In Syria, the civil war has shattered formal governing structures, and the Assad regime and Russia have moved to obliterate hospitals from the outset of the nine-year conflict. Syria is effectively three countries: regime-controlled territories, the Kurdish northeast, and Idlib in the northwest, which has 1.4 doctors per 10,000 people and only 100 ventilators. COVID-19 increases the prospects of another refugee wave that stretches the capacity of neighboring countries like Turkey and Lebanon to meet the humanitarian needs of these refugees. It also puts increased pressure on Western-aligned groups like the Kurdish-dominated Syrian Democratic Forces (SDF), on which the West depends to maintain combat operations against ISIS and manage prison cells for detained ISIS combatants.  The SDF also hosts refugee camps like Al-Hol, which houses 70,000 refugees, including ISIS combatants and their families.

The humanitarian devastation in Syria will worsen if these enclaves do not adopt a collective response to the pandemic. Actors on the ground must refrain from targeting supply lines and enable the space for outside assistance. Pro-Turkish forces have cut off water supplies to Kurdish-held areas in the northeast, which compromises the ability of humanitarian agencies to protect vulnerable communities during the pandemic. Meanwhile, the Assad regime has refused to extend the support it receives from the WHO to non-regime-held areas. That, by default, becomes an indictment of the WHO, which refuses to operate beyond regime-held Damascus. Such institutions are paralyzed and ill-suited to conflict zones by design because of international norms that confine them to work around the contours of sovereignty, even though the Assad regime should arguably no longer enjoy the benefits conferred by state sovereignty given its egregious behavior.
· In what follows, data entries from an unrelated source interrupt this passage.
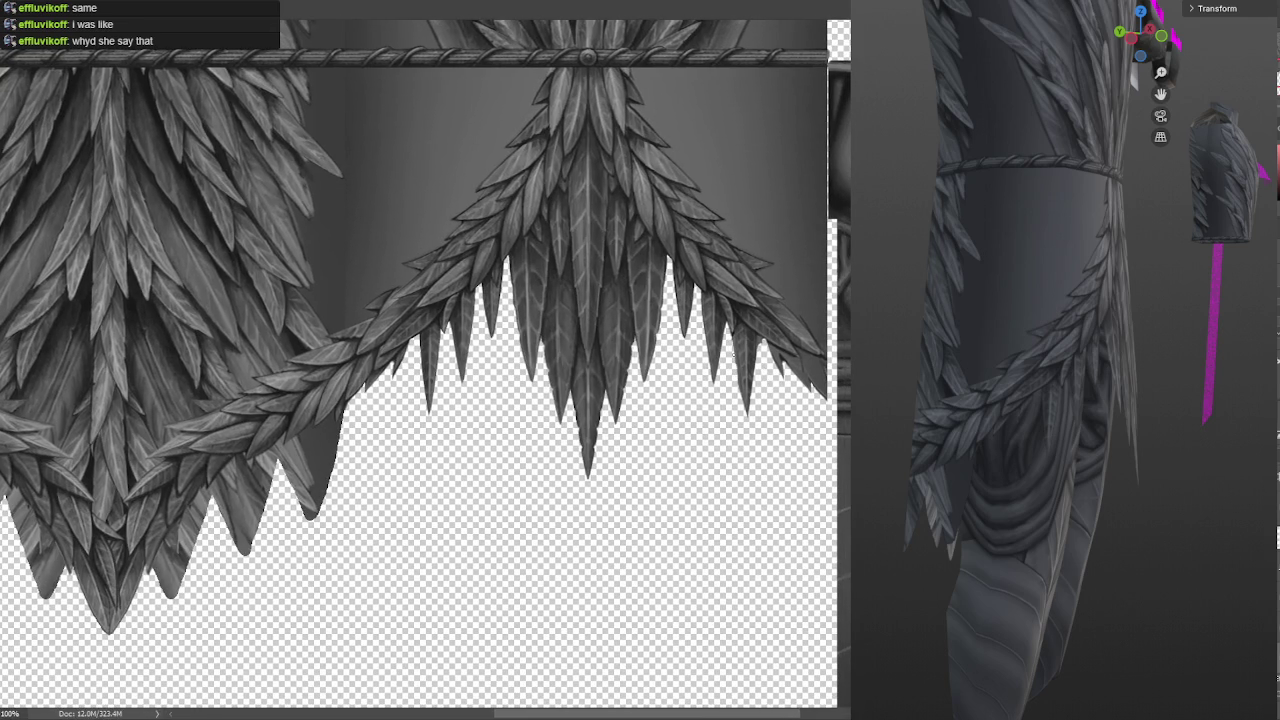
left_click_drag(791, 301, 688, 281)
scroll(688, 281, "up", 2)
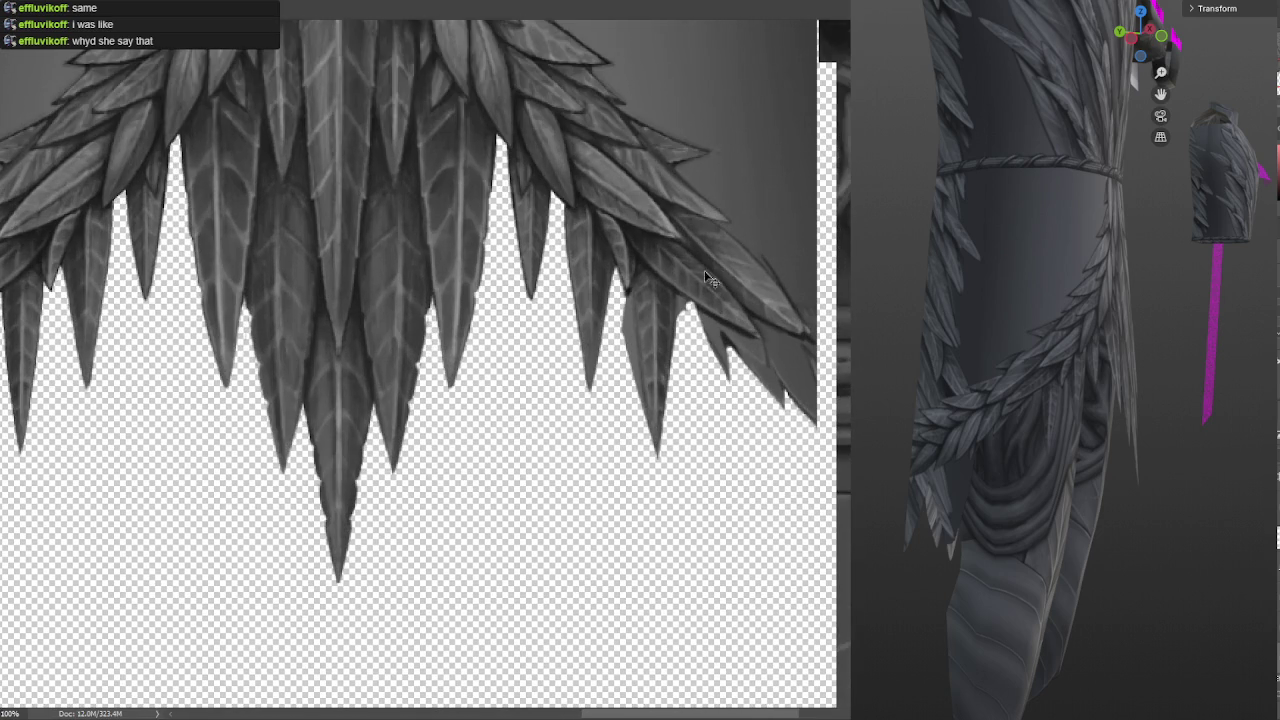
left_click_drag(636, 410, 630, 328)
key("ctrl+z")
key("ctrl+z")
key("ctrl+z")
key("ctrl+z")
left_click_drag(634, 371, 631, 313)
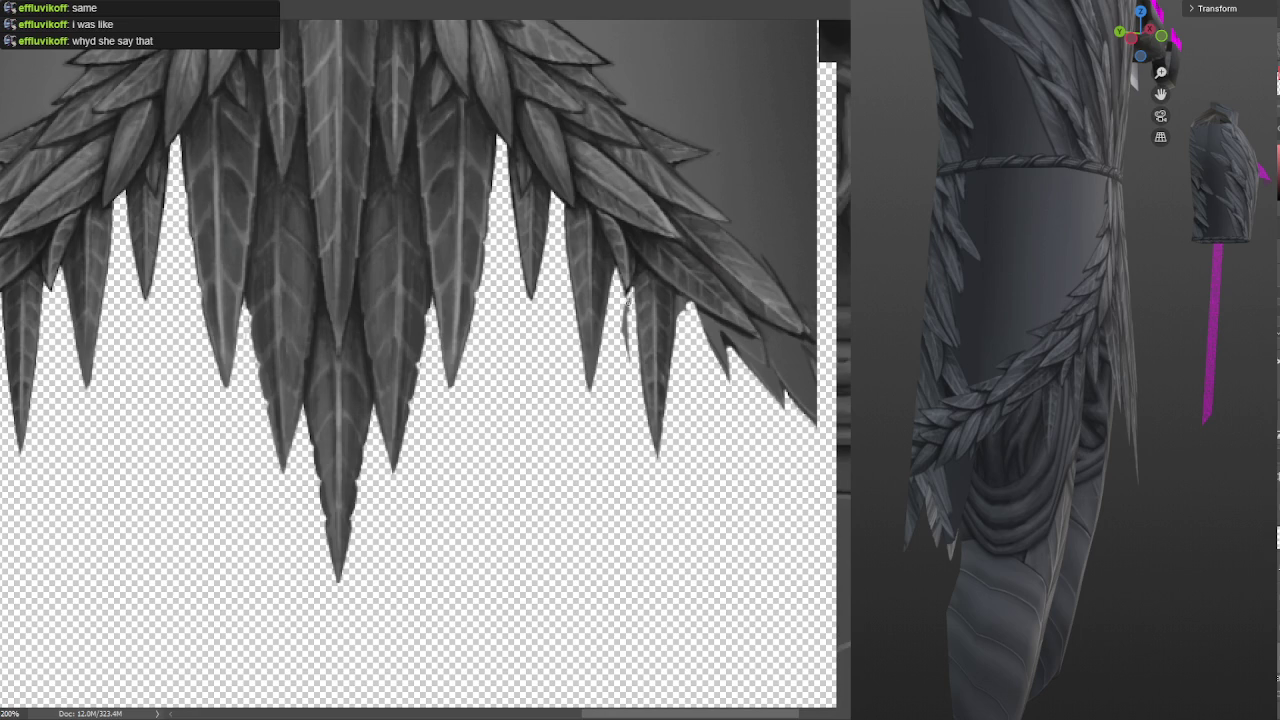
left_click_drag(624, 318, 628, 362)
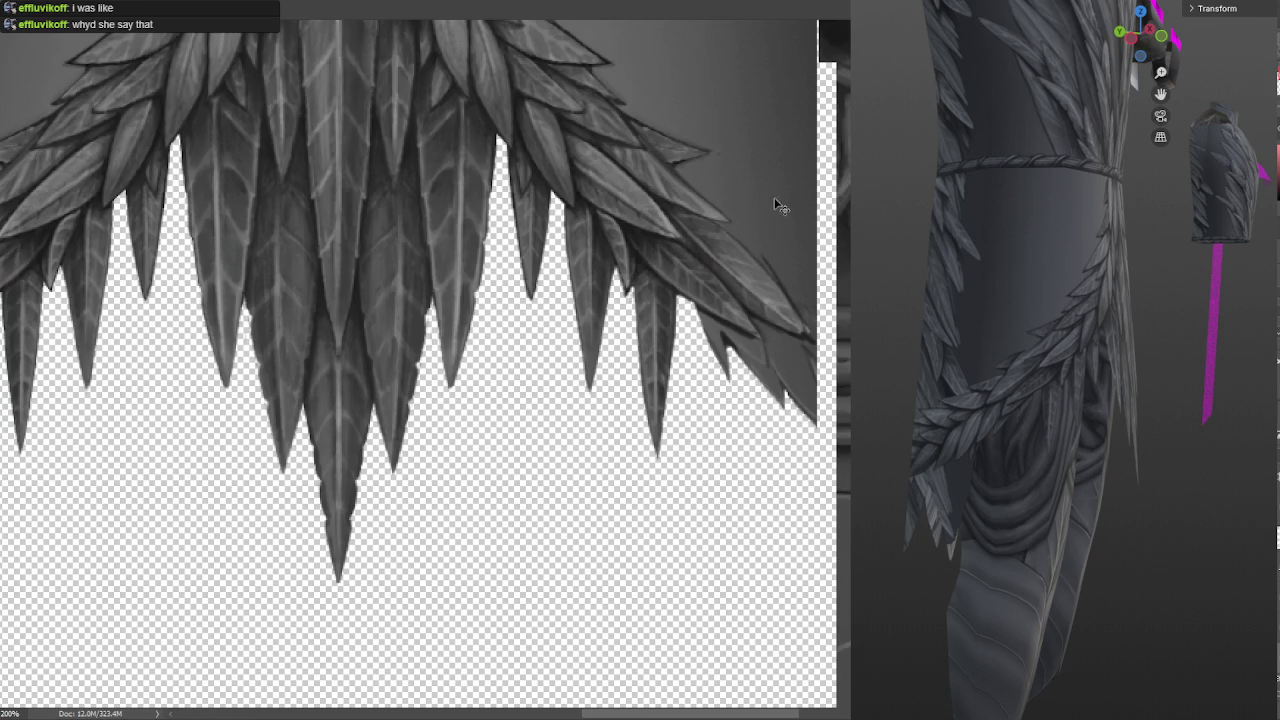
scroll(774, 197, "down", 2, "alt")
scroll(660, 312, "down", 2, "alt")
scroll(620, 337, "down", 2, "alt")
What the pandemic means for formal and informal authorities

COVID-19 does not bode well for the formal and conventional authorities that have attempted to contain the influence and legitimacy of militias. Political elites were already suffering from limited bandwidth and are grappling with other political and socio-economic challenges that have already pushed the region’s countries and citizenry to the precipice. Lebanon, for instance, is on the brink of bankruptcy and faces high levels of political and social instability, while Iraq (where the health ministry received just 2.5% of the state’s $106 billion budget) faces an acute youth bulge, economic degradation, and battered infrastructure.

Amidst this, crises like COVID-19 can present informal authorities like militias and other sub-state actors with an opportunity to act out a political imperative by showing that they can do better, striking at the heart of the official powers’ legitimacy. On the other hand, armed groups are at risk of suffering reduced legitimacy if they fail to devise a containment response. That depends on the scale and duration of the crisis, and on whether state institutions actually implement an effective containment strategy.

Meanwhile, the United Nations estimates that the pandemic will plunge 8.3 million people into poverty. Add that to existing poverty rates and it means a total of at least 101 million people who would be classified as impoverished, and 52 million as undernourished. Desperate, and often young, people are more susceptible to joining militias or extremist groups that can provide a degree of respite.

The challenge facing policymakers across the globe is developing a response that is focused on the pandemic, but also builds on existing strategies to address shortcomings in governance. Leaders must work to curtail the potential for the pandemic to re-emerge and suppress its long-term implications for existing governance challenges.

But in the first instance, there needs to be a concerted effort to ensure communities — especially the vulnerable — have access to medical facilities and water supplies, which allows for basic sanitation like handwashing. International support during the pandemic must be conditioned so that it does not become weaponized and does not discriminate between different communities. Otherwise, medical supplies to state and non-state actors may reinforce conflict dynamics, rewarding some sections of society and penalizing others.